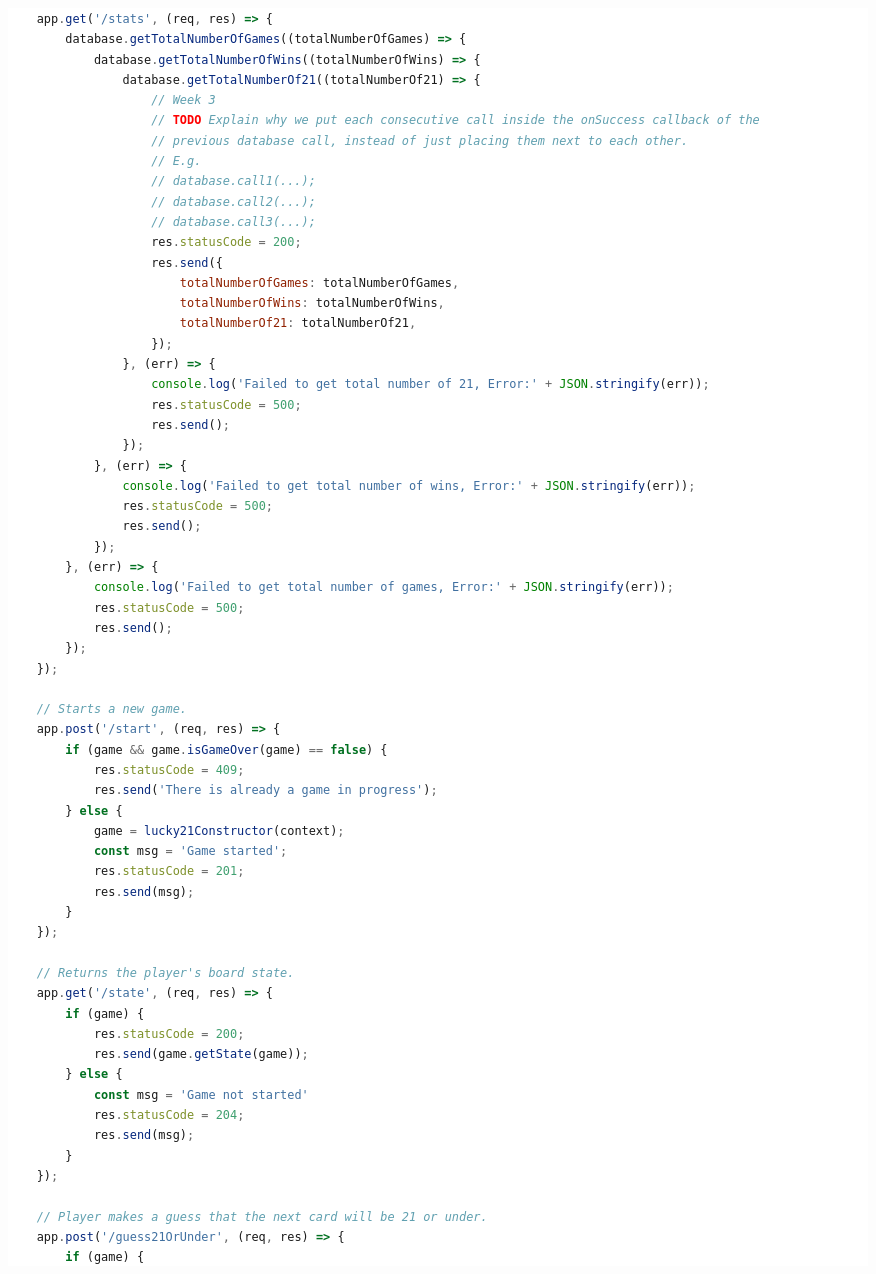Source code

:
 ```javascript
    app.get('/stats', (req, res) => {
        database.getTotalNumberOfGames((totalNumberOfGames) => {
            database.getTotalNumberOfWins((totalNumberOfWins) => {
                database.getTotalNumberOf21((totalNumberOf21) => {
                    // Week 3
                    // TODO Explain why we put each consecutive call inside the onSuccess callback of the
                    // previous database call, instead of just placing them next to each other.
                    // E.g.
                    // database.call1(...);
                    // database.call2(...);
                    // database.call3(...);
                    res.statusCode = 200;
                    res.send({
                        totalNumberOfGames: totalNumberOfGames,
                        totalNumberOfWins: totalNumberOfWins,
                        totalNumberOf21: totalNumberOf21,
                    });
                }, (err) => {
                    console.log('Failed to get total number of 21, Error:' + JSON.stringify(err));
                    res.statusCode = 500;
                    res.send();
                });
            }, (err) => {
                console.log('Failed to get total number of wins, Error:' + JSON.stringify(err));
                res.statusCode = 500;
                res.send();
            });
        }, (err) => {
            console.log('Failed to get total number of games, Error:' + JSON.stringify(err));
            res.statusCode = 500;
            res.send();
        });
    });

    // Starts a new game.
    app.post('/start', (req, res) => {
        if (game && game.isGameOver(game) == false) {
            res.statusCode = 409;
            res.send('There is already a game in progress');
        } else {
            game = lucky21Constructor(context);
            const msg = 'Game started';
            res.statusCode = 201;
            res.send(msg);
        }
    });

    // Returns the player's board state.
    app.get('/state', (req, res) => {
        if (game) {
            res.statusCode = 200;
            res.send(game.getState(game));
        } else {
            const msg = 'Game not started'
            res.statusCode = 204;
            res.send(msg);
        }
    });

    // Player makes a guess that the next card will be 21 or under.
    app.post('/guess21OrUnder', (req, res) => {
        if (game) {
```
********
Leave the images aside and transcribe all entries exactly.

■ **Result for this exercise**
Source code

:
 ```javascript
    app.get('/stats', (req, res) => {
        database.getTotalNumberOfGames((totalNumberOfGames) => {
            database.getTotalNumberOfWins((totalNumberOfWins) => {
                database.getTotalNumberOf21((totalNumberOf21) => {
                    // Week 3
                    // TODO Explain why we put each consecutive call inside the onSuccess callback of the
                    // previous database call, instead of just placing them next to each other.
                    // E.g.
                    // database.call1(...);
                    // database.call2(...);
                    // database.call3(...);
                    res.statusCode = 200;
                    res.send({
                        totalNumberOfGames: totalNumberOfGames,
                        totalNumberOfWins: totalNumberOfWins,
                        totalNumberOf21: totalNumberOf21,
                    });
                }, (err) => {
                    console.log('Failed to get total number of 21, Error:' + JSON.stringify(err));
                    res.statusCode = 500;
                    res.send();
                });
            }, (err) => {
                console.log('Failed to get total number of wins, Error:' + JSON.stringify(err));
                res.statusCode = 500;
                res.send();
            });
        }, (err) => {
            console.log('Failed to get total number of games, Error:' + JSON.stringify(err));
            res.statusCode = 500;
            res.send();
        });
    });

    // Starts a new game.
    app.post('/start', (req, res) => {
        if (game && game.isGameOver(game) == false) {
            res.statusCode = 409;
            res.send('There is already a game in progress');
        } else {
            game = lucky21Constructor(context);
            const msg = 'Game started';
            res.statusCode = 201;
            res.send(msg);
        }
    });

    // Returns the player's board state.
    app.get('/state', (req, res) => {
        if (game) {
            res.statusCode = 200;
            res.send(game.getState(game));
        } else {
            const msg = 'Game not started'
            res.statusCode = 204;
            res.send(msg);
        }
    });

    // Player makes a guess that the next card will be 21 or under.
    app.post('/guess21OrUnder', (req, res) => {
        if (game) {
```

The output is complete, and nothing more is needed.